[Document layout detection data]
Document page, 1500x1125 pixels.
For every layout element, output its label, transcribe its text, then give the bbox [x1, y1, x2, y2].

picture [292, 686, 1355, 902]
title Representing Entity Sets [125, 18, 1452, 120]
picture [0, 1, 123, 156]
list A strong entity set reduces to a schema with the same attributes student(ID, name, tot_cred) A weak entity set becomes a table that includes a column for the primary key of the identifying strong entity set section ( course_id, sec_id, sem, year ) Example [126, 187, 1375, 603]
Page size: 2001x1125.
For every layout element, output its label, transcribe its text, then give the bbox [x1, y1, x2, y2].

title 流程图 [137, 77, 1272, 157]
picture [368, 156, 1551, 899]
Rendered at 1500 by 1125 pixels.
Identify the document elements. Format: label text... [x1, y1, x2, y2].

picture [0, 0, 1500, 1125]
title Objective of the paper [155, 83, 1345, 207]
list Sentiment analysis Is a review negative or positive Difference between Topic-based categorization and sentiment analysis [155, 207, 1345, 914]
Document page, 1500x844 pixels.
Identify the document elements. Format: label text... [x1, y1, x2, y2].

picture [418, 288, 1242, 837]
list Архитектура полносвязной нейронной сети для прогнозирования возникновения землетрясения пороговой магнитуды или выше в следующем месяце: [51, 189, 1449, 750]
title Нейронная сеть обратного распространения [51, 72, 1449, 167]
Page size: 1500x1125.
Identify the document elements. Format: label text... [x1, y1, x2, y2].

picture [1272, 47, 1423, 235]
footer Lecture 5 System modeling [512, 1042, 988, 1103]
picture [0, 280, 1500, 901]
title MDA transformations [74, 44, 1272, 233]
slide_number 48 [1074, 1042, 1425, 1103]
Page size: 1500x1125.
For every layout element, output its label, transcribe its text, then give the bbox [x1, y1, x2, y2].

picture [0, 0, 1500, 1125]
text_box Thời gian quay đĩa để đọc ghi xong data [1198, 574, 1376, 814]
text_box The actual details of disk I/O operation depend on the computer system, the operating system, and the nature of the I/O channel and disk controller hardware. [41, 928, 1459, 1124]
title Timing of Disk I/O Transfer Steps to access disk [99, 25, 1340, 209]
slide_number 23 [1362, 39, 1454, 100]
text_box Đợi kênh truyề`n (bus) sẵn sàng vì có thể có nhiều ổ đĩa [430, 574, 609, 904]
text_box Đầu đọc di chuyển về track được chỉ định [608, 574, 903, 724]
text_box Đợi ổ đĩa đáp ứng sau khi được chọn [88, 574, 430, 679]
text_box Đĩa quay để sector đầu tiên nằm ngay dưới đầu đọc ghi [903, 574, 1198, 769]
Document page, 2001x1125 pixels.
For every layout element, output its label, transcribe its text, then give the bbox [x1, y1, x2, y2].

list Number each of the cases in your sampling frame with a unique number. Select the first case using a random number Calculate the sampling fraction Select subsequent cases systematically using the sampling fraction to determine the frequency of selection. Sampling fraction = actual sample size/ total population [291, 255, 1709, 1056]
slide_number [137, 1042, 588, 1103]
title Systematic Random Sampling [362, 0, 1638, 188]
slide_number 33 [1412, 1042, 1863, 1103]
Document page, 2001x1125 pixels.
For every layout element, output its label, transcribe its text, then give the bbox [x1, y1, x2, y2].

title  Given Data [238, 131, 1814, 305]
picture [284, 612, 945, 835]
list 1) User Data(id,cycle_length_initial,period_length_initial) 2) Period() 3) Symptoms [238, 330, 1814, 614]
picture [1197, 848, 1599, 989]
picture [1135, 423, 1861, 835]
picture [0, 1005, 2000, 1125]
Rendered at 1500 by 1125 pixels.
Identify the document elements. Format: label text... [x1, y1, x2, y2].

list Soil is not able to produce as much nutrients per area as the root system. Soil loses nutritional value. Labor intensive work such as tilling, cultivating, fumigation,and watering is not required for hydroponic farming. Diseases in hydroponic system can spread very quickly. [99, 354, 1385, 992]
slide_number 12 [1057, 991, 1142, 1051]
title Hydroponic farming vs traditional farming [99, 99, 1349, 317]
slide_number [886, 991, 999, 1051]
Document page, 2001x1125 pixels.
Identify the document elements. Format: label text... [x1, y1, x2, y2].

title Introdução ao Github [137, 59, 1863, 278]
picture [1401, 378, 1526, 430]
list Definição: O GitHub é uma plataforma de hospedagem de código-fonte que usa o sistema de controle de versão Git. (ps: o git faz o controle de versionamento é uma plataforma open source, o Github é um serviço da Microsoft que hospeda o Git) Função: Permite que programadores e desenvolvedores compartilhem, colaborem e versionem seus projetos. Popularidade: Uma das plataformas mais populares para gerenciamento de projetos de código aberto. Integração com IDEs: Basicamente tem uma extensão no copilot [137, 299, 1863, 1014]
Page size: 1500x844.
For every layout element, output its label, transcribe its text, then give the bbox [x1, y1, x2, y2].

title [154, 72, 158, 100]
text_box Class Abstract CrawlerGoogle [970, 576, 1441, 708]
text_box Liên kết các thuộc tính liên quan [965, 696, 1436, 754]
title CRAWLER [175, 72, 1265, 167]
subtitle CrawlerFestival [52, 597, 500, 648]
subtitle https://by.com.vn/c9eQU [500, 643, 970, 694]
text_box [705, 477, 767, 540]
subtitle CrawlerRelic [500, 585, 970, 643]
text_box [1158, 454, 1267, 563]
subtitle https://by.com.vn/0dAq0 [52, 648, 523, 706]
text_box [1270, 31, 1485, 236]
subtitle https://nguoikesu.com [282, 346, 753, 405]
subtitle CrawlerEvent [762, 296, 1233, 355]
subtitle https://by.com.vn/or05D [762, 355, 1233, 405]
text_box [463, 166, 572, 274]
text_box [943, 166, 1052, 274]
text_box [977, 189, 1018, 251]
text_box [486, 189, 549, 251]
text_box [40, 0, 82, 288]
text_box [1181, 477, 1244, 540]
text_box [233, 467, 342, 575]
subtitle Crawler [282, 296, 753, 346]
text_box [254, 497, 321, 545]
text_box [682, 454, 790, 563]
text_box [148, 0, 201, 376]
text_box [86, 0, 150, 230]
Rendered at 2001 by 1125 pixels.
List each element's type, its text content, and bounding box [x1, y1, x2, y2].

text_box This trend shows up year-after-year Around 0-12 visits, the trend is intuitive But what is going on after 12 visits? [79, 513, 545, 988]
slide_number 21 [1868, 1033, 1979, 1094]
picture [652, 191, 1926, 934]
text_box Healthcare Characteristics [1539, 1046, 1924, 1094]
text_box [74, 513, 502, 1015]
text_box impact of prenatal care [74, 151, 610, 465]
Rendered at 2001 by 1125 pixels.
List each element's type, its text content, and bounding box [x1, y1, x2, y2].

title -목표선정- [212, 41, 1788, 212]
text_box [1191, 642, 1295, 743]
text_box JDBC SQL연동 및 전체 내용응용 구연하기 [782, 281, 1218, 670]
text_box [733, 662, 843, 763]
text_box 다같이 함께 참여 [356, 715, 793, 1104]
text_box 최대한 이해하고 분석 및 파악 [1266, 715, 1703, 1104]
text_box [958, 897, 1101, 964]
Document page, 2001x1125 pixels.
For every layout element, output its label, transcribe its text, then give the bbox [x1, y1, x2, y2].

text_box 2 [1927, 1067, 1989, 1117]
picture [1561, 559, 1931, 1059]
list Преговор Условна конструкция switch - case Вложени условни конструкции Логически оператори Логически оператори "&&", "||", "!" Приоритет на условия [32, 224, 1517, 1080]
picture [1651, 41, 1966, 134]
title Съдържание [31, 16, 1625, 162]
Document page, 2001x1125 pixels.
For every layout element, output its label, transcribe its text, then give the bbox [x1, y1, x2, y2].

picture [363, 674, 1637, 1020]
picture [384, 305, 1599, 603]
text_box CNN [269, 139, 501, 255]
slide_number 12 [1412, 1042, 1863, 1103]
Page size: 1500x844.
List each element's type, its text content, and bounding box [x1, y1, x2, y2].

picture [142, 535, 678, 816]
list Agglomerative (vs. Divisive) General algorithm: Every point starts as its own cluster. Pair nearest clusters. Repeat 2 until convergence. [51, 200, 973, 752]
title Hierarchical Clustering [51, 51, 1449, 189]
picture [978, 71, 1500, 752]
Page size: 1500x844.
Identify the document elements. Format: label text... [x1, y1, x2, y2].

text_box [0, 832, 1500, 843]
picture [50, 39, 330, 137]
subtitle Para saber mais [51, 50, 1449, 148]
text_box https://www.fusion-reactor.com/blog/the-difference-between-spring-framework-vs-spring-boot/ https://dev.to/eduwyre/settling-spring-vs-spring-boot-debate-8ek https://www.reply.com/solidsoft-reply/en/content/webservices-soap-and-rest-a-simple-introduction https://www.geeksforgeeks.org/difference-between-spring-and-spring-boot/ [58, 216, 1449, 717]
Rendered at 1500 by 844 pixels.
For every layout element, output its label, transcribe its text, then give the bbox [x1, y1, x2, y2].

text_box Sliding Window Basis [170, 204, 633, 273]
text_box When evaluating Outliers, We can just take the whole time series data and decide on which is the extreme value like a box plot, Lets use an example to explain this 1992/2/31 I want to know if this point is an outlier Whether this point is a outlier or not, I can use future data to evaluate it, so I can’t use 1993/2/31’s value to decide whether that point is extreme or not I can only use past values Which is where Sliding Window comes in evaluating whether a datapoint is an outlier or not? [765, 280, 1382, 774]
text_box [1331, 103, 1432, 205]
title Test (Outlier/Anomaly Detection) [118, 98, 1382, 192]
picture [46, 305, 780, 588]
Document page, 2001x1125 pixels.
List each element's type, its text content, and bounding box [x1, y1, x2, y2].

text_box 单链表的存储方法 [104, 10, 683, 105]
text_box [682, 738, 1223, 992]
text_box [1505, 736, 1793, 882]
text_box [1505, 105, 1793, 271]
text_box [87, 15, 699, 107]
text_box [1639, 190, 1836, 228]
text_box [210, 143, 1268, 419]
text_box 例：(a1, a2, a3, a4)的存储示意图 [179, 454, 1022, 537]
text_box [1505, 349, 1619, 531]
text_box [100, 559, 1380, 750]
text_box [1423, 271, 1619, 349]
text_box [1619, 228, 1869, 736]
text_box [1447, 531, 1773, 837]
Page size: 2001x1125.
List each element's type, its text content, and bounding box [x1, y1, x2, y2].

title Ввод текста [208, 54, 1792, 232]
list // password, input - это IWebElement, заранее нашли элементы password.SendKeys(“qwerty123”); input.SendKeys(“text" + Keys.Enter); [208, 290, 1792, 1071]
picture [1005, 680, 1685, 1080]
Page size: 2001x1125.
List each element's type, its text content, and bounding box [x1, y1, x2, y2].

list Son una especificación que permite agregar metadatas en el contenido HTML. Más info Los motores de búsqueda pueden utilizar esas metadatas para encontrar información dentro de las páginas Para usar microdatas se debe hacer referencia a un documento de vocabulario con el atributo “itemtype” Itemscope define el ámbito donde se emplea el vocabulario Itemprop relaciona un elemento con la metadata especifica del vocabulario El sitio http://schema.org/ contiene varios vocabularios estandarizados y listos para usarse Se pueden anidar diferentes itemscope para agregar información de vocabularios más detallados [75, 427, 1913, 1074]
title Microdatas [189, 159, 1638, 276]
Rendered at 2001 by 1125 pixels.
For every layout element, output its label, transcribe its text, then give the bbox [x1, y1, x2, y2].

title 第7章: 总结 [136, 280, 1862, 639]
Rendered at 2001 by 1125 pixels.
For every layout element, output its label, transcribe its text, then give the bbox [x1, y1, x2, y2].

Task description:
Please make an exact copy of the lines from the one holding "text_box [1423, 271, 1619, 349]" through the final line of the records above, nothing more.

Completed exercise:
text_box [1423, 271, 1619, 349]
text_box [1619, 228, 1869, 736]
text_box [1447, 531, 1773, 837]
Page size: 2001x1125.
List each element's type, its text content, and bounding box [x1, y1, x2, y2].

title Ввод текста [208, 54, 1792, 232]
list // password, input - это IWebElement, заранее нашли элементы password.SendKeys(“qwerty123”); input.SendKeys(“text" + Keys.Enter); [208, 290, 1792, 1071]
picture [1005, 680, 1685, 1080]
Page size: 2001x1125.
List each element's type, its text content, and bounding box [x1, y1, x2, y2].

list Son una especificación que permite agregar metadatas en el contenido HTML. Más info Los motores de búsqueda pueden utilizar esas metadatas para encontrar información dentro de las páginas Para usar microdatas se debe hacer referencia a un documento de vocabulario con el atributo “itemtype” Itemscope define el ámbito donde se emplea el vocabulario Itemprop relaciona un elemento con la metadata especifica del vocabulario El sitio http://schema.org/ contiene varios vocabularios estandarizados y listos para usarse Se pueden anidar diferentes itemscope para agregar información de vocabularios más detallados [75, 427, 1913, 1074]
title Microdatas [189, 159, 1638, 276]
Rendered at 2001 by 1125 pixels.
For every layout element, output its label, transcribe its text, then give the bbox [x1, y1, x2, y2].

title 第7章: 总结 [136, 280, 1862, 639]
Rendered at 2001 by 1125 pixels.
For every layout element, output its label, transcribe its text, then give the bbox [x1, y1, x2, y2].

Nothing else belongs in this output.